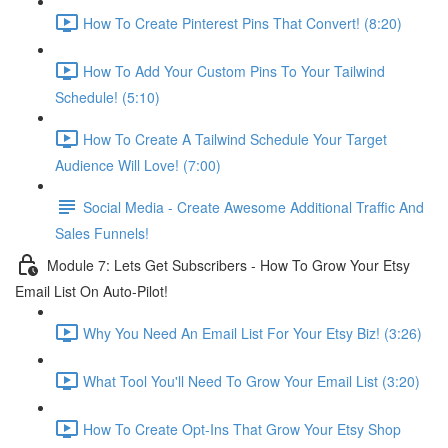
How To Create Pinterest Pins That Convert! (8:20)
How To Add Your Custom Pins To Your Tailwind
Schedule! (5:10)
How To Create A Tailwind Schedule Your Target
Audience Will Love! (7:00)
Social Media - Create Awesome Additional Traffic And
Sales Funnels!
Module 7: Lets Get Subscribers - How To Grow Your Etsy
Email List On Auto-Pilot!
Why You Need An Email List For Your Etsy Biz! (3:26)
What Tool You'll Need To Grow Your Email List (3:20)
How To Create Opt-Ins That Grow Your Etsy Shop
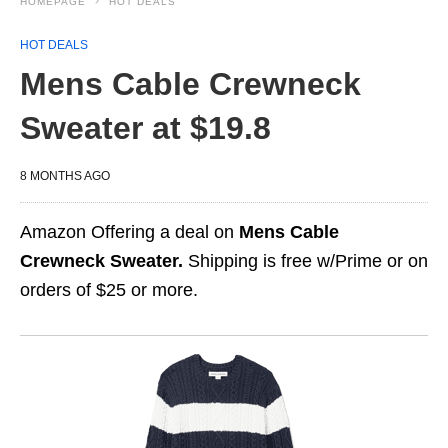
HOMEPAGE
HOT DEALS
HOT DEALS
Mens Cable Crewneck
Sweater at $19.8
8 MONTHS AGO
Amazon Offering a deal on
Mens Cable
Crewneck Sweater.
Shipping is free w/Prime or on
orders of $25 or more.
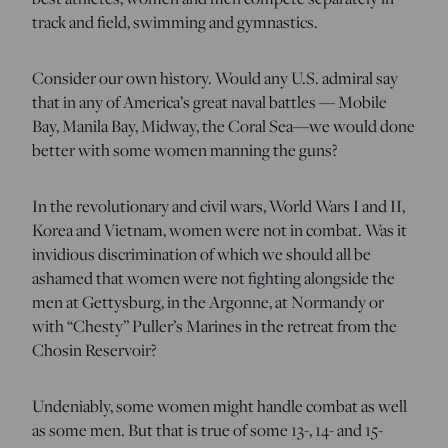
track and field, swimming and gymnastics.
Consider our own history. Would any U.S. admiral say
that in any of America’s great naval battles — Mobile
Bay, Manila Bay, Midway, the Coral Sea—we would done
better with some women manning the guns?
In the revolutionary and civil wars, World Wars I and II,
Korea and Vietnam, women were not in combat. Was it
invidious discrimination of which we should all be
ashamed that women were not fighting alongside the
men at Gettysburg, in the Argonne, at Normandy or
with “Chesty” Puller’s Marines in the retreat from the
Chosin Reservoir?
Undeniably, some women might handle combat as well
as some men. But that is true of some 13-, 14- and 15-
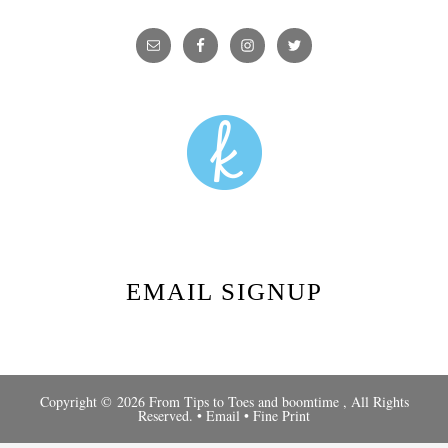
EMAIL SIGNUP
Copyright © 2026 From Tips to Toes and
boomtime
, All Rights
Reserved. •
Email
•
Fine Print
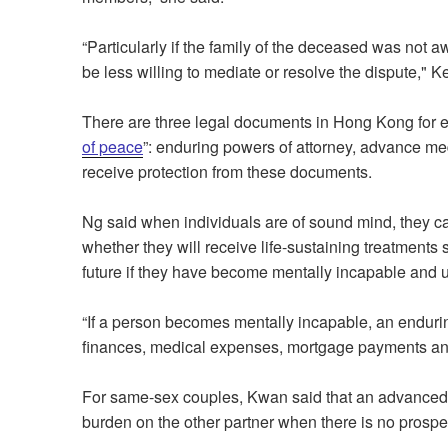
“Particularly if the family of the deceased was not a
be less willing to mediate or resolve the dispute,"
There are three legal documents in Hong Kong for en
of peace
”: enduring powers of attorney, advance me
receive protection from these documents.
Ng said when individuals are of sound mind, they c
whether they will receive life-sustaining treatment
future if they have become mentally incapable and 
“If a person becomes mentally incapable, an endurin
finances, medical expenses, mortgage payments and 
For same-sex couples, Kwan said that an advanced 
burden on the other partner when there is no prospec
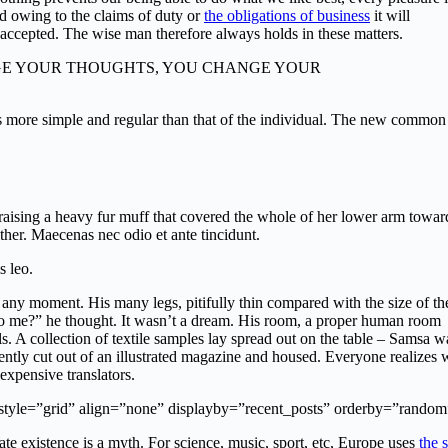
d owing to the claims of duty or
the obligations of business
it will
 accepted. The wise man therefore always holds in these matters.
”]CHANGE YOUR THOUGHTS, YOU CHANGE YOUR
is more simple and regular than that of the individual. The new common
, raising a heavy fur muff that covered the whole of her lower arm towar
ther. Maecenas nec odio et ante tincidunt.
s leo.
 any moment. His many legs, pitifully thin compared with the size of th
to me?” he thought. It wasn’t a dream. His room, a proper human room
lls. A collection of textile samples lay spread out on the table – Samsa w
cently cut out of an illustrated magazine and housed. Everyone realizes
xpensive translators.
 style=”grid” align=”none” displayby=”recent_posts” orderby=”random
e existence is a myth. For science, music, sport, etc, Europe uses
the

- - - - -

| Exercise goal |
Search the entries for the word "when", then list each line that holds it.

| Worked solution |
Ng said when individuals are of sound mind, they c
burden on the other partner when there is no prospec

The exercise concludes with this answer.